И ты пылал и восставал из пепла, И памятливая голубизна Твоих небес глубоких не ослепла; И помнит в ласке векового сна Твой вратарь кипарис, как Троя крепла, Когда лежала Троя сожжена.
Пастернак сравнил все, как он выразился, вековечное с «записной тетрадью человечества», в которую каждое поколение пишет свое, и добавил: «…оно жизненно не тогда, когда оно обязательно, а когда оно восприимчиво ко всем уподоблениям, которыми на него озираются исходящие от него века». Стихи Вергилия были записной тетрадью европейского человечества в течение двадцати веков и остаются ею поныне. Если в свое время они говорили Данте о наследии Рима, об утопии справедливой вселенской монархии, Петрарке — о благородном славолюбии и нежной чувствительности, Джамбатиста Виде и Скалигеру — о непогрешимом каноне эстетической гармонии, Тассо и Расину — о патетической борьбе долга и страсти, если они на время сделались немы для романтиков и позитивистов прошлого века, нам они говорят о человеке, преодолевающем себя в искусе истории, отрекающемся от своеволия, о конце и новом начале. Они обращаются к нам, и мы их слышим.
Между «изъяснением» и «прикровением»: ситуация образа в поэзии Ефрема Сирина[8]
Увы, наш современник, как кажется, не очень отчетливо помнит о самом существовании классической сирийской литературы, пережившей свою золотую пору в IV–V веках. «Сирийцы — они что, по–арабски писали?» — приходится порой слышать и от людей не вовсе неосведомленных. Ни учебники, ни справочники не спешат помочь горю[9].

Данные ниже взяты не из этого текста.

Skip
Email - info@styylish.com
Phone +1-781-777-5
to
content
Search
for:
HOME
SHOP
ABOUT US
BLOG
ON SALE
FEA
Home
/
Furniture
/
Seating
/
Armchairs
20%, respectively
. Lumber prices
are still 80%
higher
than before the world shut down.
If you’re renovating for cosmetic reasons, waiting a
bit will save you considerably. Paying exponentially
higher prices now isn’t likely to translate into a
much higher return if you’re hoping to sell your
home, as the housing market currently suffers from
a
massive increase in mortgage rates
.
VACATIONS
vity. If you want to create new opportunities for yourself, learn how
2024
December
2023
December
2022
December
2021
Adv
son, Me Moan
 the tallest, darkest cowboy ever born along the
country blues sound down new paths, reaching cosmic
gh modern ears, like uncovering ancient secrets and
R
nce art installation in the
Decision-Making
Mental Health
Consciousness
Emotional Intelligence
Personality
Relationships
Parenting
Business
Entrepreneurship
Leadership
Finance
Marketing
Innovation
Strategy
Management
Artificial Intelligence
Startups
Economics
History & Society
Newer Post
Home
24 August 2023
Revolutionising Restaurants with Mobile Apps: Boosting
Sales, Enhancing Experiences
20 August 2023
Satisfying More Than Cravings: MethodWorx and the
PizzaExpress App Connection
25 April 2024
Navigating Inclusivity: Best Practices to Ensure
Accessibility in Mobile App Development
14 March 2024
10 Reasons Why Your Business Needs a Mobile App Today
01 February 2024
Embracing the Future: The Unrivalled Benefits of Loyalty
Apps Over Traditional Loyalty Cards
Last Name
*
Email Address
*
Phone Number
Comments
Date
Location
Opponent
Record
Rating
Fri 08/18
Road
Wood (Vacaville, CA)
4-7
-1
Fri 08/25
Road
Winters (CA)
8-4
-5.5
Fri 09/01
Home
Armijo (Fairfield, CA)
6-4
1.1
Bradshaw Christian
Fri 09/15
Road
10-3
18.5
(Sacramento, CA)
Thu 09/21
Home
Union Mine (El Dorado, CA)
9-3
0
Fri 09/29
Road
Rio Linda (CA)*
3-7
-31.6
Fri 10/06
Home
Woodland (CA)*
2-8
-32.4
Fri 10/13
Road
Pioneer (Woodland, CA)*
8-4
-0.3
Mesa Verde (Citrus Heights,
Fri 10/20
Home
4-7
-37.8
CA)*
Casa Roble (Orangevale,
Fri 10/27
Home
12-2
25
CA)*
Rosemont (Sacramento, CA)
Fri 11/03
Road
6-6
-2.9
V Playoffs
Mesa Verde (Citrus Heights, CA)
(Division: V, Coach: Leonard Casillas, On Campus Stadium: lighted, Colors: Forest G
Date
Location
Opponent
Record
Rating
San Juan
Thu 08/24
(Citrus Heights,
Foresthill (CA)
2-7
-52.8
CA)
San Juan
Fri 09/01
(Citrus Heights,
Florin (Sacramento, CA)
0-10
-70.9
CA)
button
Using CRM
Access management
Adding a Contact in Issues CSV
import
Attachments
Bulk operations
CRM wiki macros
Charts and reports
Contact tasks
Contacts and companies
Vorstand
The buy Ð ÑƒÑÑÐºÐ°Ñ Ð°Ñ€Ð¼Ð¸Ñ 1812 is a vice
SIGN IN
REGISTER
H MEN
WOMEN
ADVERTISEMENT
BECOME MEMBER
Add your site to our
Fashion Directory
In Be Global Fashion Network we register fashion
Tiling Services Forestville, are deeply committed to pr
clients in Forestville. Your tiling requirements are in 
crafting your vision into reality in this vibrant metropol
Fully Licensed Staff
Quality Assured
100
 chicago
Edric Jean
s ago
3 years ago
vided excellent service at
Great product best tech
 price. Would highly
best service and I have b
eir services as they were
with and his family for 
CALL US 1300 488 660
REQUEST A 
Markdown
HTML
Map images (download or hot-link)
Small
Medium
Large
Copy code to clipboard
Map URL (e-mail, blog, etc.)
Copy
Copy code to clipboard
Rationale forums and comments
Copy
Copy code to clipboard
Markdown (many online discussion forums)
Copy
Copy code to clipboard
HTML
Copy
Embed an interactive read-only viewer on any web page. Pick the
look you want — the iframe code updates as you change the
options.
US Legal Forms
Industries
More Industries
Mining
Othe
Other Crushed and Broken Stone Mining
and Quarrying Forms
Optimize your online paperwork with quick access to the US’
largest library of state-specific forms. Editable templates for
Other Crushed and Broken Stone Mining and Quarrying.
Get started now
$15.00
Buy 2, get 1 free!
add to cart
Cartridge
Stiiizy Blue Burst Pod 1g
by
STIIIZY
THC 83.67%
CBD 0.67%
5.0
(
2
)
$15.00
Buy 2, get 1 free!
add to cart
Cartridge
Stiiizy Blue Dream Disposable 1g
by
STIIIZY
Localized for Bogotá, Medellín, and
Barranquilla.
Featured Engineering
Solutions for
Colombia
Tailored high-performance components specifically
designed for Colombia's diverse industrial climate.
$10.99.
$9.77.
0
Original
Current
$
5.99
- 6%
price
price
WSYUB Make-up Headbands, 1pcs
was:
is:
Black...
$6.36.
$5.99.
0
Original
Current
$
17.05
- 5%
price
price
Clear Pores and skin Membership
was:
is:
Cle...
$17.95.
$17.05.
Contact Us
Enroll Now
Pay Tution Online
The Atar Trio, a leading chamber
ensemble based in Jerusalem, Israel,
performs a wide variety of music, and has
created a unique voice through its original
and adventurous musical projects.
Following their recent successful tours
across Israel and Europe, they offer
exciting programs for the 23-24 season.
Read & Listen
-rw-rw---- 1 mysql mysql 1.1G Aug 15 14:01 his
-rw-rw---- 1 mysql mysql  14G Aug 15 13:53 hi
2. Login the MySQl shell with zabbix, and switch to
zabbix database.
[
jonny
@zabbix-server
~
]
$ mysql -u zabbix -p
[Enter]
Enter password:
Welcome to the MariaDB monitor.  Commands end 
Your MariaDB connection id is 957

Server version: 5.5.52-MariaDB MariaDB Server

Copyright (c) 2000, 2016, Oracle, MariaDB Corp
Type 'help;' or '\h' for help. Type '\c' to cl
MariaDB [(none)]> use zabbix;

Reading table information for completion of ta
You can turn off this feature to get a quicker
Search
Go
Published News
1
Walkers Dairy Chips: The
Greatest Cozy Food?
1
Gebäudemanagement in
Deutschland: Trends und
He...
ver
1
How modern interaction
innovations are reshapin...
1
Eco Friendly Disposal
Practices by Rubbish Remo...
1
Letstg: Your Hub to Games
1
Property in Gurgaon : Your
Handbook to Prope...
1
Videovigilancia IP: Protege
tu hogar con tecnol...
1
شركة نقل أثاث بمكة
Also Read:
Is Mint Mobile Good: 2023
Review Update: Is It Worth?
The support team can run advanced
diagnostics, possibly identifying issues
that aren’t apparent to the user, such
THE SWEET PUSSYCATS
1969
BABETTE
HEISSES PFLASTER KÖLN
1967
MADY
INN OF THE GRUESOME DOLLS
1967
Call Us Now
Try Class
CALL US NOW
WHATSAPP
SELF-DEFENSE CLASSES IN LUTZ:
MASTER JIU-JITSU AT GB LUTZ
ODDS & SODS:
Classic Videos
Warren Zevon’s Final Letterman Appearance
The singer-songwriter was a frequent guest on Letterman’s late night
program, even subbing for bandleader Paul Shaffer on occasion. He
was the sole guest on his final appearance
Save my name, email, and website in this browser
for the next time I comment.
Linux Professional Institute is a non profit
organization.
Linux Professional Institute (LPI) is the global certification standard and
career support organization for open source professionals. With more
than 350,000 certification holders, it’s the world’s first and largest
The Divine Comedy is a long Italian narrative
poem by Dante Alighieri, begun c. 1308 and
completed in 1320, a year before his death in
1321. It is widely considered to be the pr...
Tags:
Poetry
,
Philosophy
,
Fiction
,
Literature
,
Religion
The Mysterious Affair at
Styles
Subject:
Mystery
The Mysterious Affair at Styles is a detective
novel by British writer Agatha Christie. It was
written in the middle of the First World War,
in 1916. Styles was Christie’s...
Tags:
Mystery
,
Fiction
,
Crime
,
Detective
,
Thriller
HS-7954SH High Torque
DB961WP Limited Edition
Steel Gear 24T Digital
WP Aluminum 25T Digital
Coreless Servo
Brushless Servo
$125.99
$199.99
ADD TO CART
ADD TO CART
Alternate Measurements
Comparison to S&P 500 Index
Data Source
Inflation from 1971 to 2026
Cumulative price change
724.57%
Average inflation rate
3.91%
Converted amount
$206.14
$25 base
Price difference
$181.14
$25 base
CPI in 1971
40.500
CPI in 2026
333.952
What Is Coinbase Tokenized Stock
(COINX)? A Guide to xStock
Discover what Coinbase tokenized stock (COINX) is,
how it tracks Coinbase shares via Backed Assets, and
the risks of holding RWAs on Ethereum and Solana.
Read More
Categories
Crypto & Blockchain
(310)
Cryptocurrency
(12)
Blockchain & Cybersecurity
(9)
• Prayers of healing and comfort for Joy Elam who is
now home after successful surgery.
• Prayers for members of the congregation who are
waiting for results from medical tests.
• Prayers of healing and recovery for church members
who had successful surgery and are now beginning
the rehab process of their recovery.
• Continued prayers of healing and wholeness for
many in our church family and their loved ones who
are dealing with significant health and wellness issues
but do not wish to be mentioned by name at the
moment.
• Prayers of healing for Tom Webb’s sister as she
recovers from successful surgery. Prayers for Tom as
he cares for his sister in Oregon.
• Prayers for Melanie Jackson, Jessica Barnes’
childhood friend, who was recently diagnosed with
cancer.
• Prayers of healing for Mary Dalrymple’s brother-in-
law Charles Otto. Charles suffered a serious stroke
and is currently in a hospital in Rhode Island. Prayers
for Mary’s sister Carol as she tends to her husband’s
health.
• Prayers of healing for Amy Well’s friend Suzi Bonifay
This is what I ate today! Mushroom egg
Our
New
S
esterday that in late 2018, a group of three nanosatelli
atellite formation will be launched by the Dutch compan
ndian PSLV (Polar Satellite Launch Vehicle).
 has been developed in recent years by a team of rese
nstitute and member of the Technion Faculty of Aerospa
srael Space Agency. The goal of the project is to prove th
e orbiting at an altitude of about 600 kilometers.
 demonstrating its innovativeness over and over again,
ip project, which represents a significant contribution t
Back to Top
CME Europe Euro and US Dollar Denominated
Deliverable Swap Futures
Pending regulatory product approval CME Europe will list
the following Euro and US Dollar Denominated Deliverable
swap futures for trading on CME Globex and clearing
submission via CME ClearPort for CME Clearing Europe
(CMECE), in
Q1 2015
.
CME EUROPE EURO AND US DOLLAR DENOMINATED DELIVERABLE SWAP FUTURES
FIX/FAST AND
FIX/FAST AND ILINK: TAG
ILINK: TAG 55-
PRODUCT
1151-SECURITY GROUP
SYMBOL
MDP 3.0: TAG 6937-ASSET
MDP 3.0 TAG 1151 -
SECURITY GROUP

А это жаль, ибо литература на сирийском языке, отпрыске арамейского языкового древа, созданная за жестко отмеренный исторический срок, когда натиск эллинизма утратил силу, а натиск ислама еще не набрал силы, — не просто предмет одной из дисциплин семитологии, не локальное явление, которое можно похвалить разве что за самобытность, но историко–литературный факт всемирного масштаба. Линии, соединяющие во времени библейскую древность с христианским, да и мусульманским, средневековьем, а в пространстве — Иран и все, что лежит к востоку от Ирана, с Византией и Западной Европой, проходят через сироязычную зону, перекрещиваются в ней, в ней образуют свои жизненные узлы. В первом тысячелетии нашего летосчисления сирийское влияние ощущалось от Ирландии[10] до Китая[11]. Здесь не место говорить об этом сколько–нибудь подробно. Позволим себе только напомнить два обстоятельства: во–первых, это сирийцы первыми создали долговечные формы христианского гимна для Византии, а значит, для всех стран, на которые Византия влияла[12]; во–вторых, это от сирийцев принял мусульманский Восток традицию аристотелизма, которая кружным путем, через арабов, вернулась на Запад и оплодотворила высокую схоластику[13]. Значение того и другого переоценить невозможно. И еще одно краткое напоминание, касающееся уже не мировой, но отечественной культуры. Чем обязана сирийским авторам (и специально Ефрему Сирину) древнерусская литература вместе с русским фольклором[14], в нескольких словах и не скажешь; но даже в нашей литературе прошлого столетия, так далеко, казалось бы, отошедшей от этих истоков, невозможно не вспомнить Пушкина, перелагавшего стихами молитву того же Ефрема Сирина[15], и Достоевского, читателя другого сирийского автора — Исаака Ниневийского[16].